Data shown:
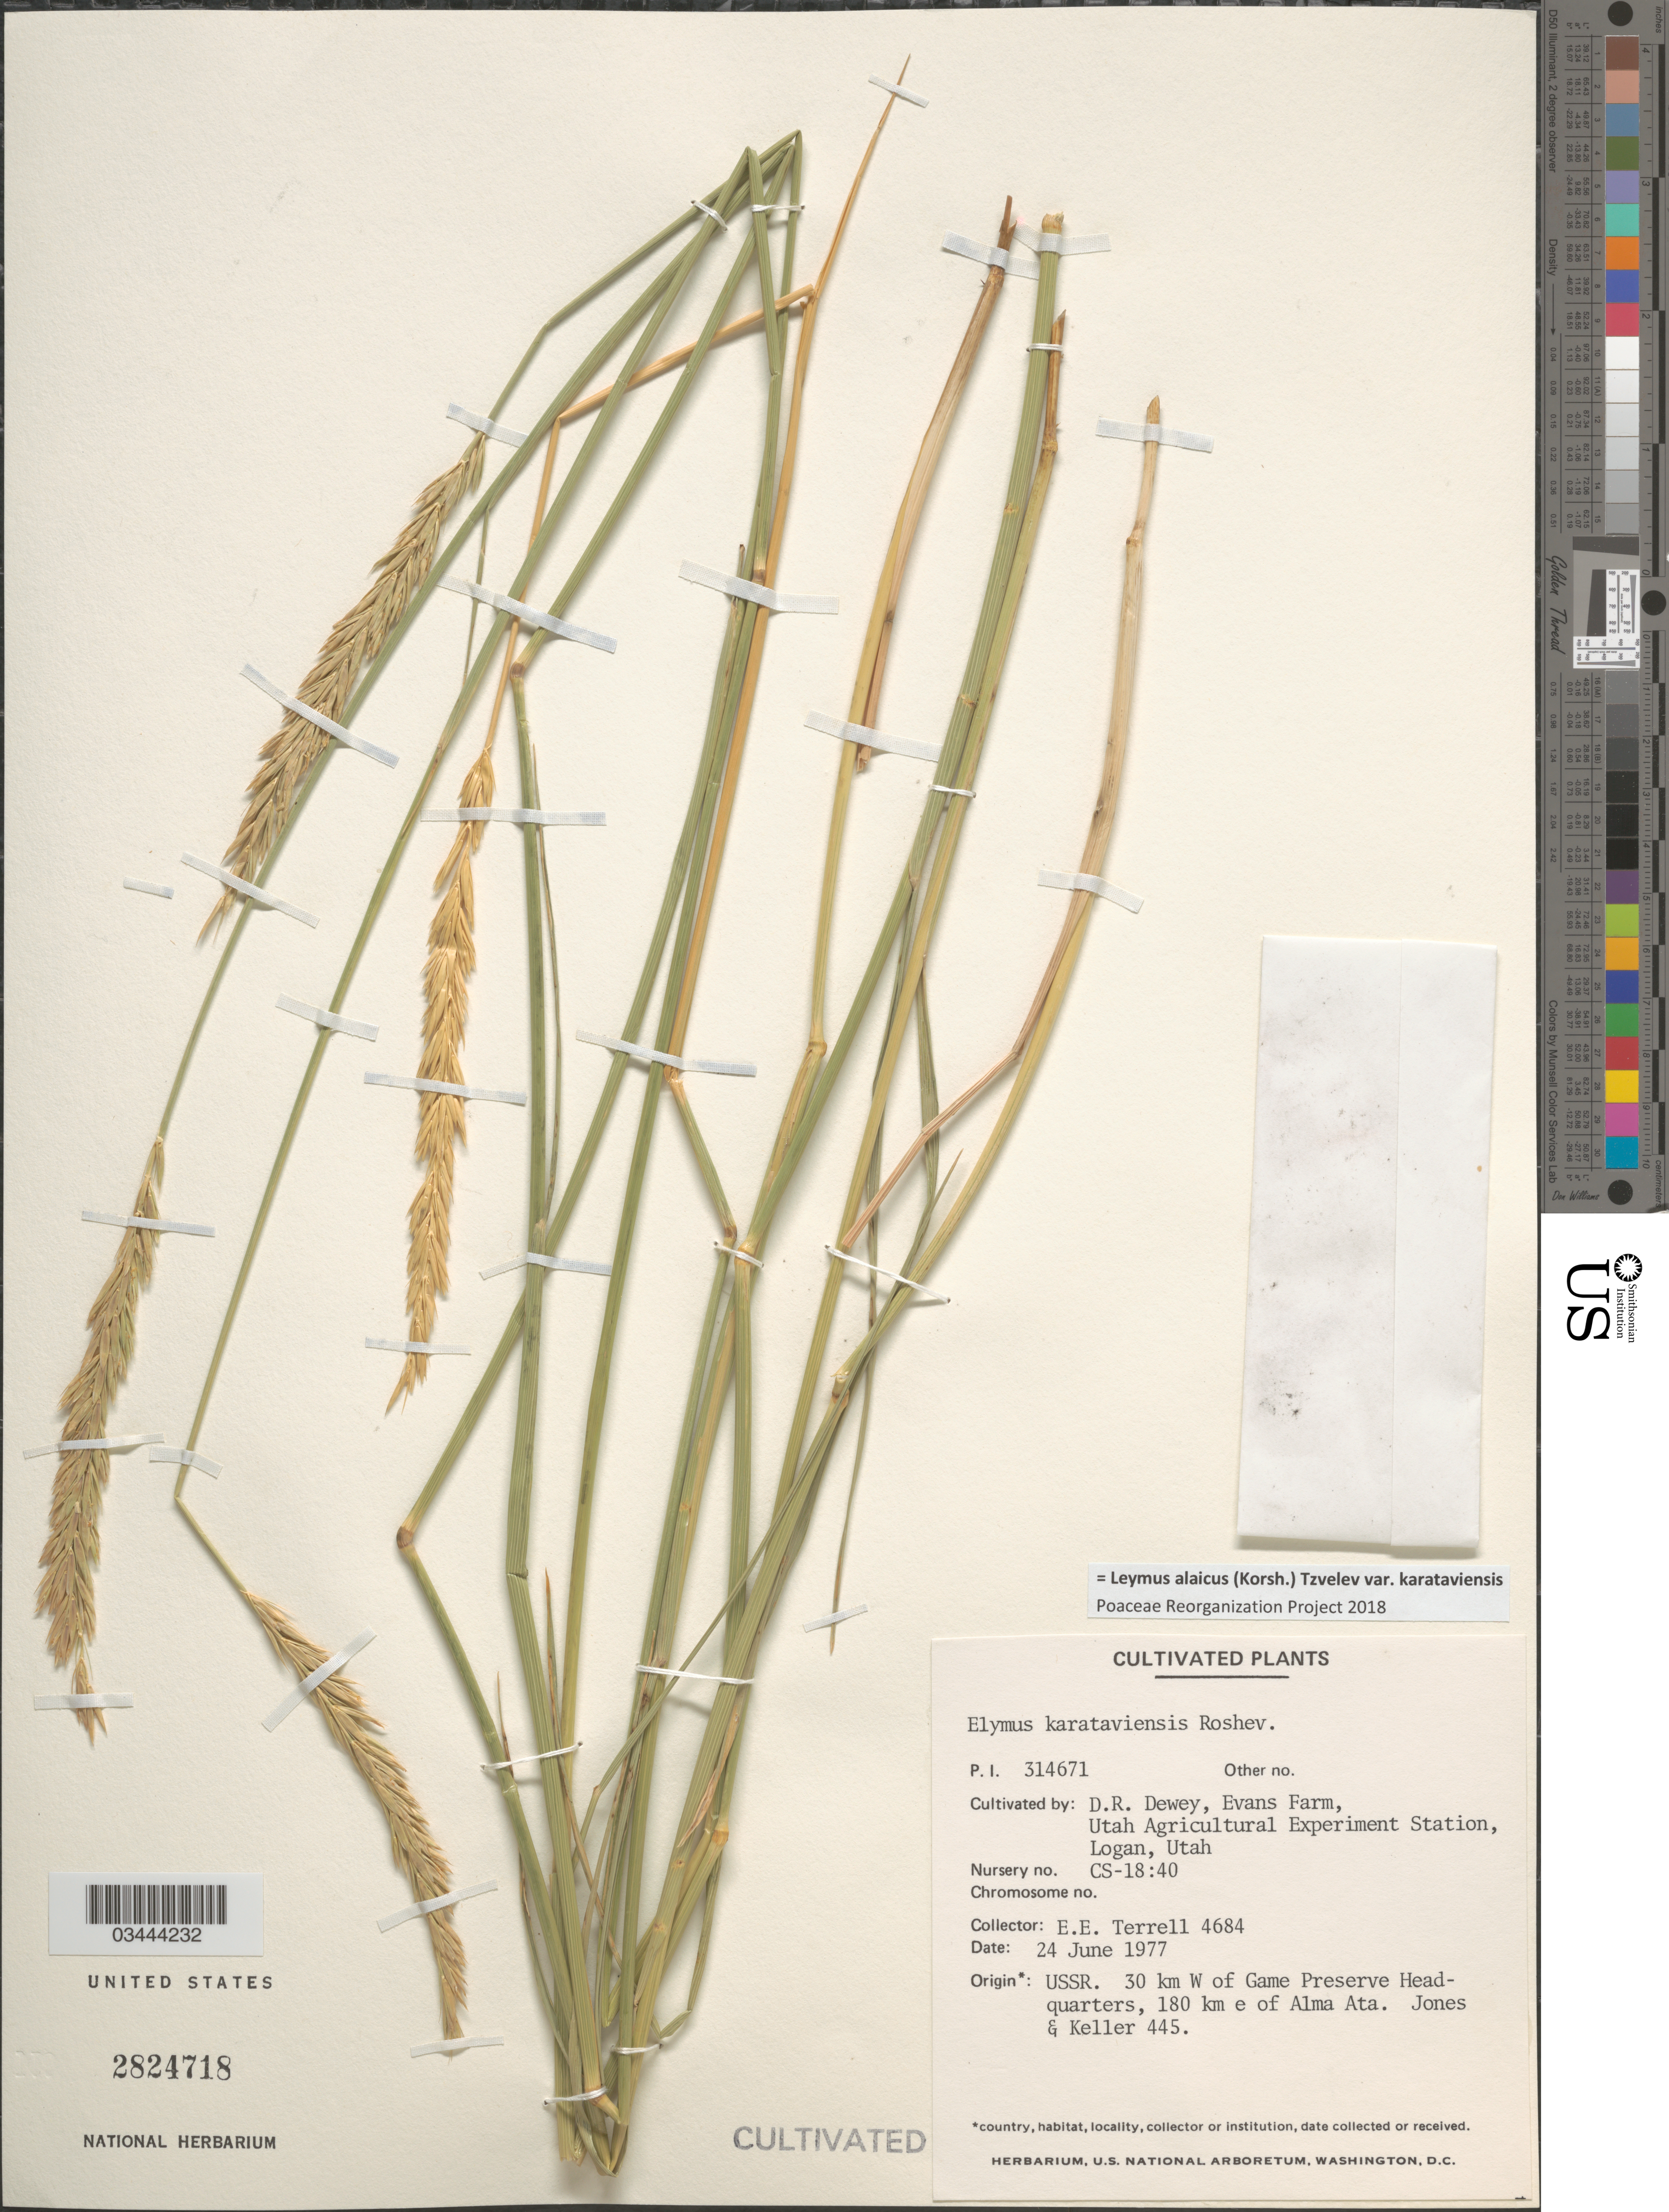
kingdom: Plantae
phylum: Tracheophyta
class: Liliopsida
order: Poales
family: Poaceae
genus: Leymus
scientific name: Leymus alaicus subsp. karataviensis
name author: (Roshev.) Tzvelev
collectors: D. Dewey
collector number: P.I. 314671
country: United States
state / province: Utah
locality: Evans Farm, Utah Agricultural Experiment Station, Logan. Nursery no. CS-18:40.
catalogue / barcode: US 2824718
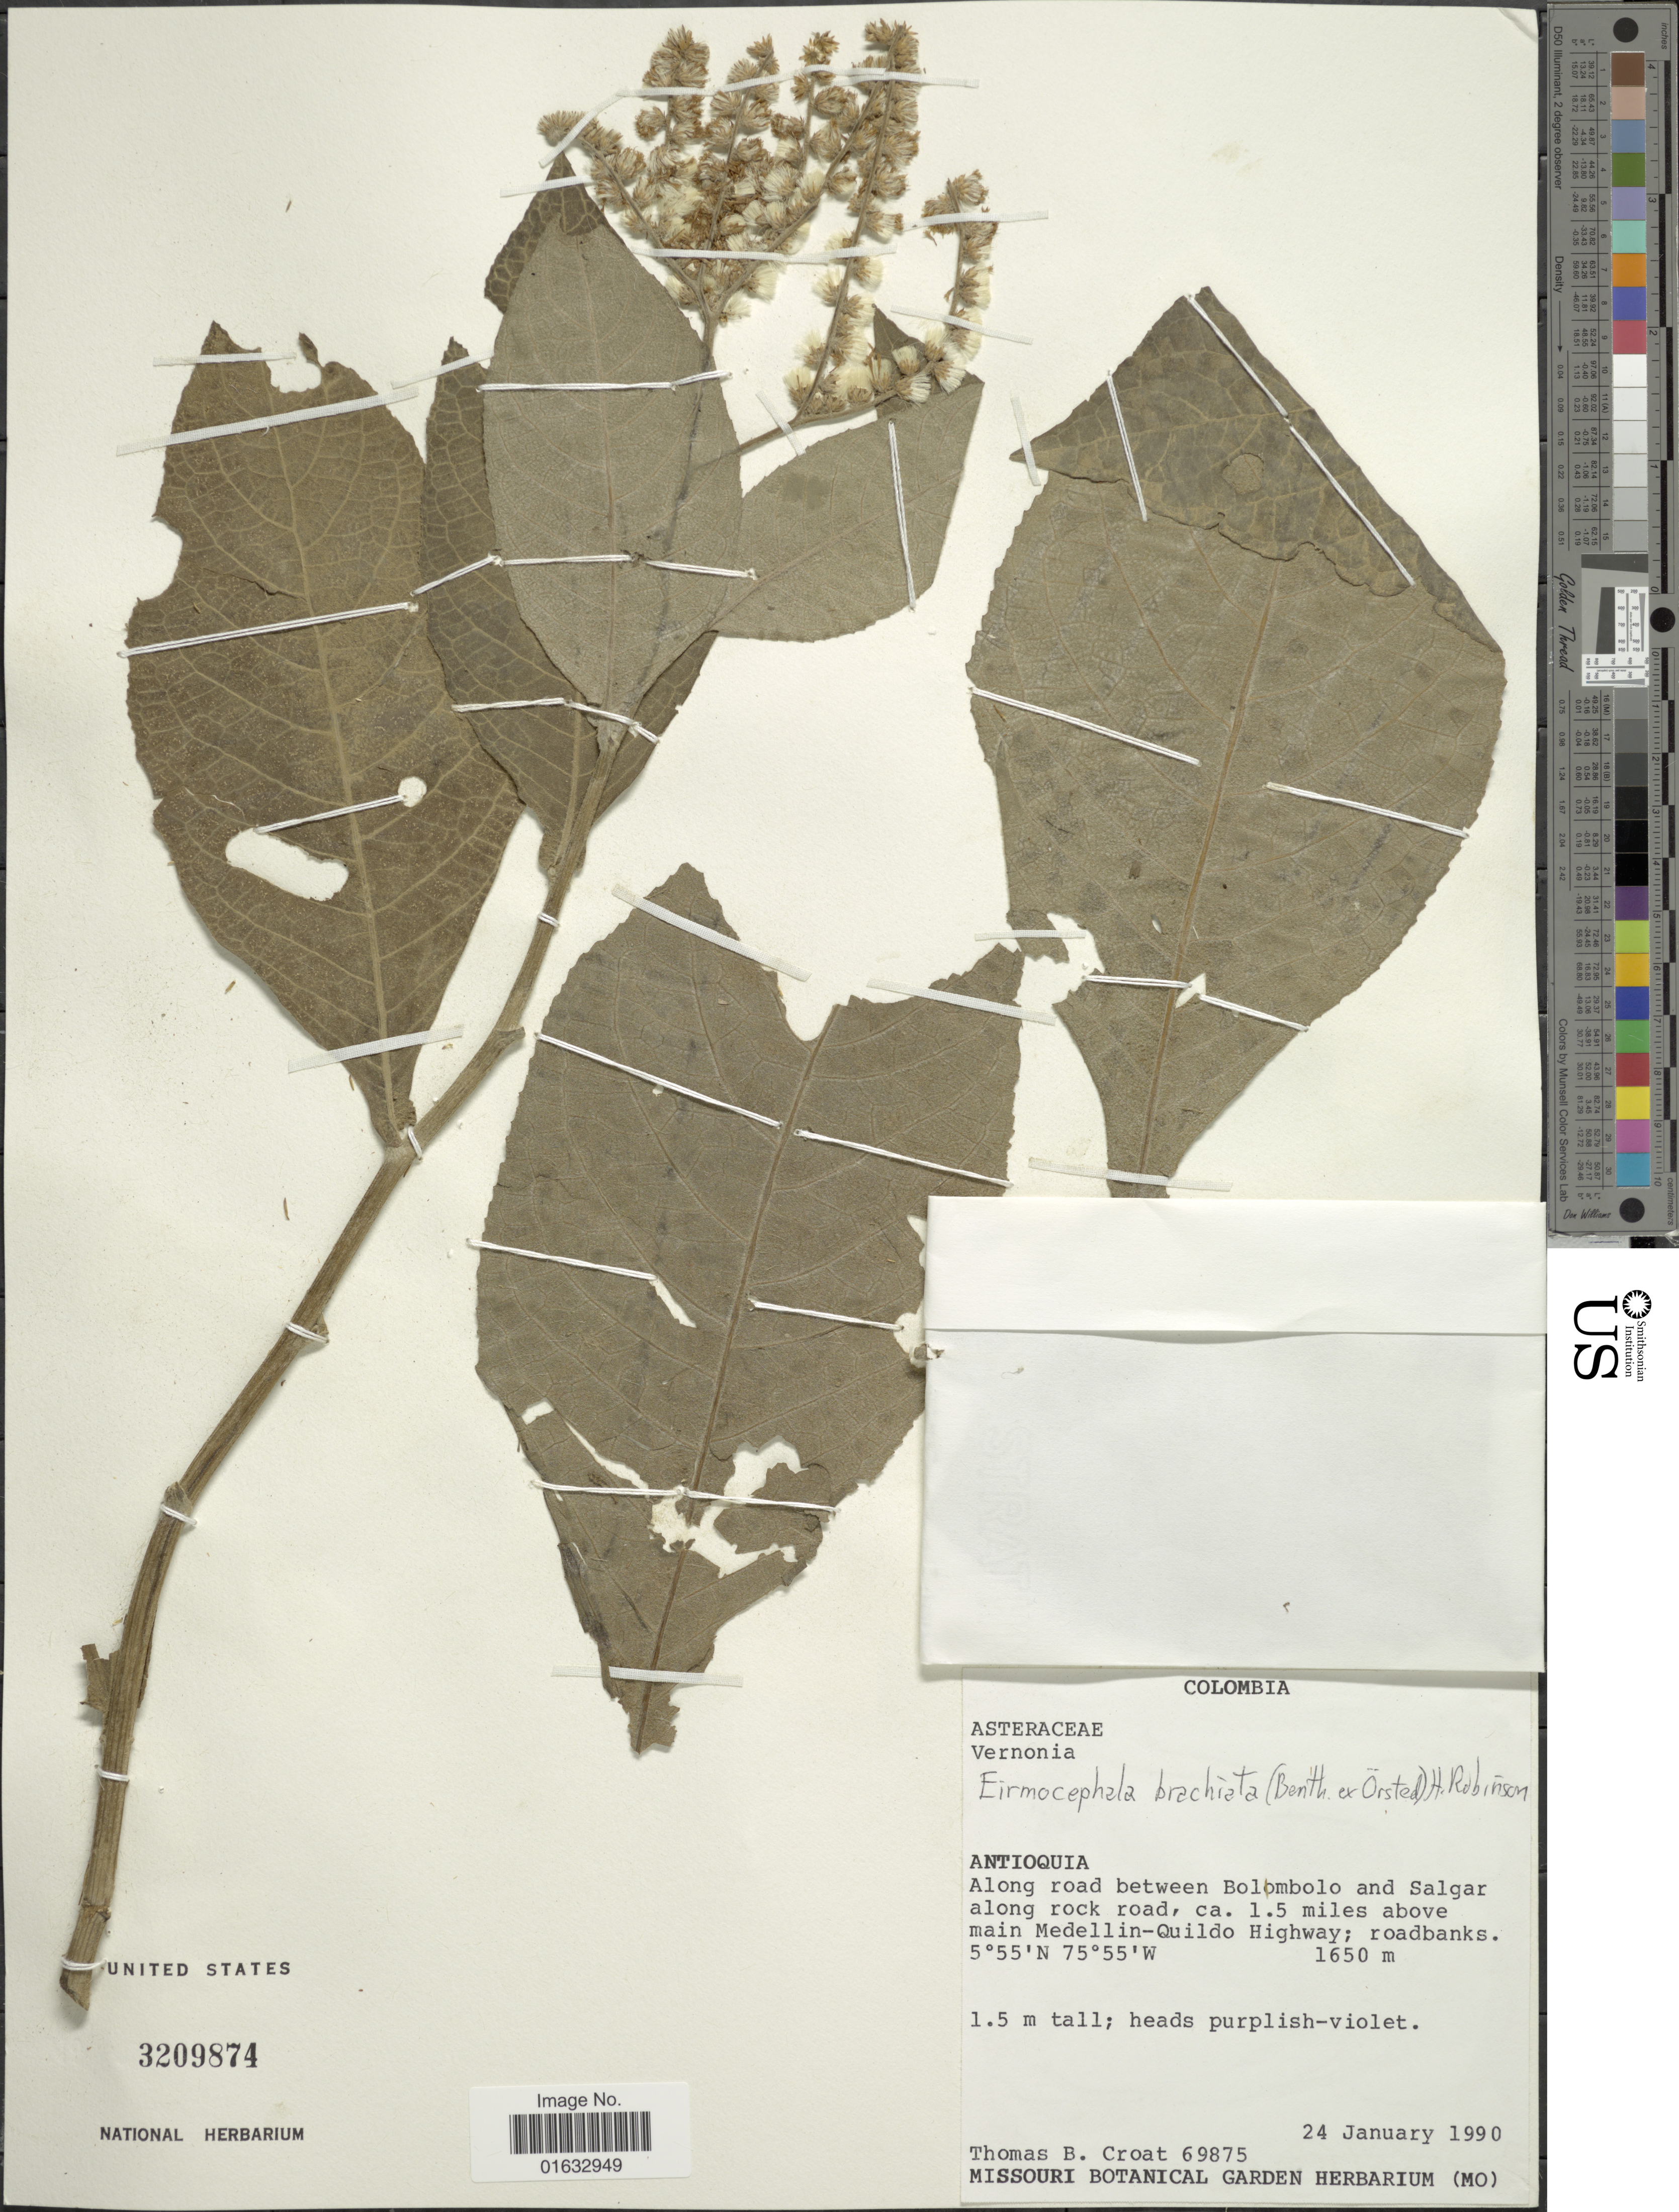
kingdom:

Exercise goal: Present all of the data above as a numbered list of its lines, omitting blank lines and leaving out the pictures.

Task result:
1. kingdom: Plantae
2. phylum: Tracheophyta
3. class: Liliopsida
4. order: Poales
5. family: Poaceae
6. genus: Leymus
7. scientific name: Leymus alaicus subsp. karataviensis
8. name author: (Roshev.) Tzvelev
9. collectors: D. Dewey
10. collector number: P.I. 314671
11. country: United States
12. state / province: Utah
13. locality: Evans Farm, Utah Agricultural Experiment Station, Logan. Nursery no. CS-18:40.
14. catalogue / barcode: US 2824718
15. kingdom:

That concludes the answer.